(READING PASSAGE Opens)

Re: [whatwg] StringEncoding: Allowed encodings for TextEncoder from Glenn Maynard on 2012-08-07 (public-whatwg-archive@w3.org from August 2012)

From: Glenn Maynard <glenn@zewt.org>
Date: Tue, 7 Aug 2012 12:47:15 -0500
To: Joshua Bell <jsbell@chromium.org>
Cc: WHAT Working Group <whatwg@whatwg.org>, Jonas Sicking <jonas@sicking.cc>
Message-ID: <CABirCh_L7FeyJNrtiTd4LRqt4d-twwPfdODcTJ8_uHaMwMqCWA@mail.gmail.com>

On Tue, Aug 7, 2012 at 11:48 AM, Joshua Bell <jsbell@chromium.org> wrote:

> It doesn't appear we reached consensus - there was some desire expressed
> to scope to UTF-8, then perhaps expand to include UTF-16, definite
> consensus that any encoding supported should be handled by both encode and
> decode, then comments about XHR and form data encodings, but then the
> discussion wandered into stateful vs. stateless encodings which took us off
> topic. So Glenn's comment below pretty much reboots the conversation where
> it was:
>

I don't agree that we necessarily need to support both encode and decode
for every encoding.

For example, an MP3 tag editor supporting legacy ID3 tags may want to be
able to decode ISO-8859-1, since it allows tags in that encoding.  However,
there's no reason to ever write MP3 tags in anything but Unicode--they only
need decode support for 8859-1, not encode.

This pattern of decode support for legacy, but only encoding to Unicode,
seems common today.  Many email clients today (not a use case, just a
comparison) also decode from any encoding but send only in UTF-8.

(READING PASSAGE Closes)

▸ DIRECTIONS
A - List every email address that appears in the TextEncoder encodings message.
B - Write a continuation of the TextEncoder encodings message, starting right after its final sentence.

(DATA FOR ANALYSIS Opens)

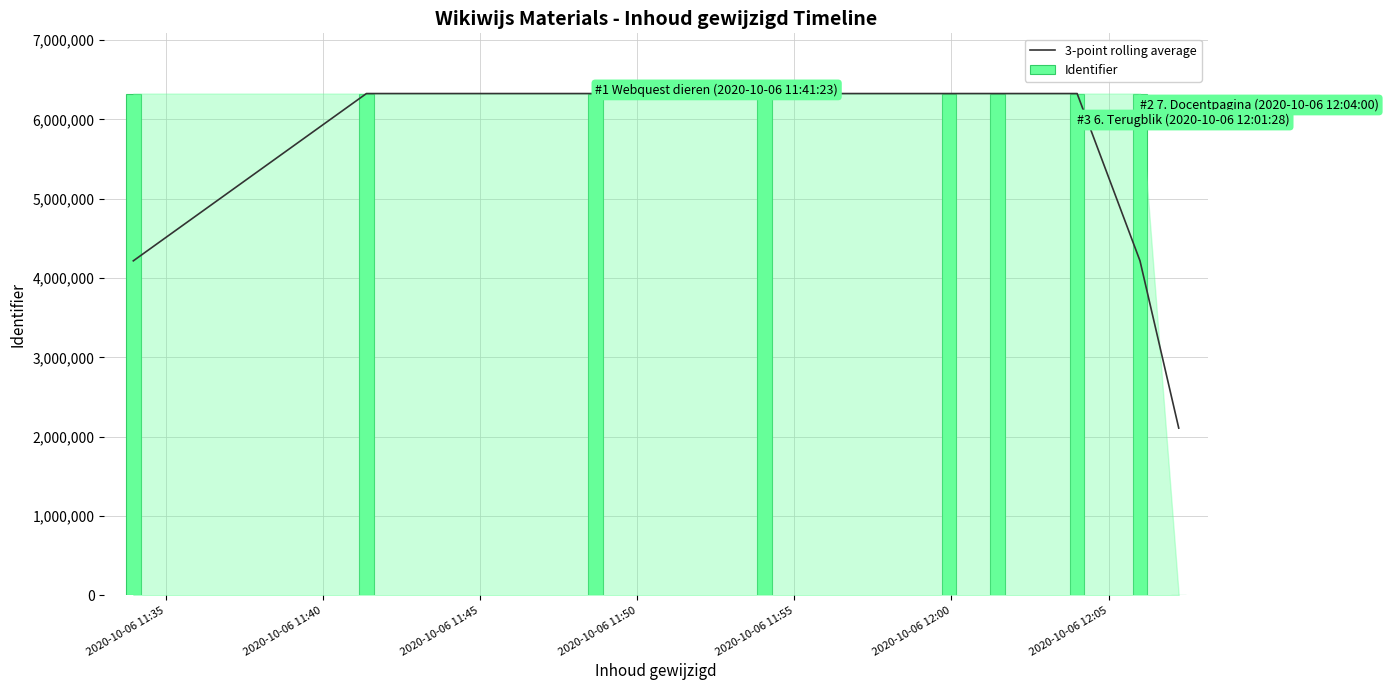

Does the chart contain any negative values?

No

(DATA FOR ANALYSIS Closes)
(DATA FOR ANALYSIS Opens)

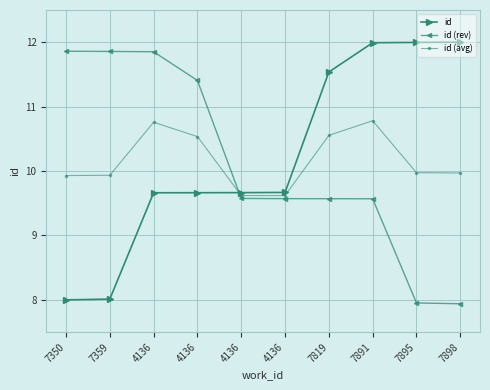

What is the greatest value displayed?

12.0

(DATA FOR ANALYSIS Closes)
(DATA FOR ANALYSIS Opens)

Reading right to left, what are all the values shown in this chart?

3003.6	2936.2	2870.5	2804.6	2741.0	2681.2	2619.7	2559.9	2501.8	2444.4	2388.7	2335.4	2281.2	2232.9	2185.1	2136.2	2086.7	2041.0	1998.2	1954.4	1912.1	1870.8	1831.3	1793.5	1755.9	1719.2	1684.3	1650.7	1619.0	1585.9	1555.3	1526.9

(DATA FOR ANALYSIS Closes)

▸ ANSWERS BELOW
A - public-whatwg-archive@w3.org, glenn@zewt.org, jsbell@chromium.org, whatwg@whatwg.org, jonas@sicking.cc

B -
That's not to say there are no use cases for encoding other encodings, but
it's much easier to relax the restriction later and allow them if we really
need to than it is to go the other way, and I think there's a danger of
perpetuating legacy encodings if we're not careful.

 There are also cross-browser differences in handling decoding of certain
> code points in certain encodings. Exposing those encodings in a new API
> would either require that the browser vendors expose those differences
> (bleah) or implement a compatibility switch in the affected codecs (bleah).
>

The real fix for this would be for browsers to implement the encodings in
the correct, interoperable way when exposed by this API, even if that means
that this API interprets data differently than eg. the HTML parser.  MS has
made it clear that they won't touch their encodings in any way, due to
legacy support, but hopefully that doesn't apply to a new API with no
legacy at all.  (If you want to find that out you'll need to ask on webapps
or through some other channel, since they're not on this list.)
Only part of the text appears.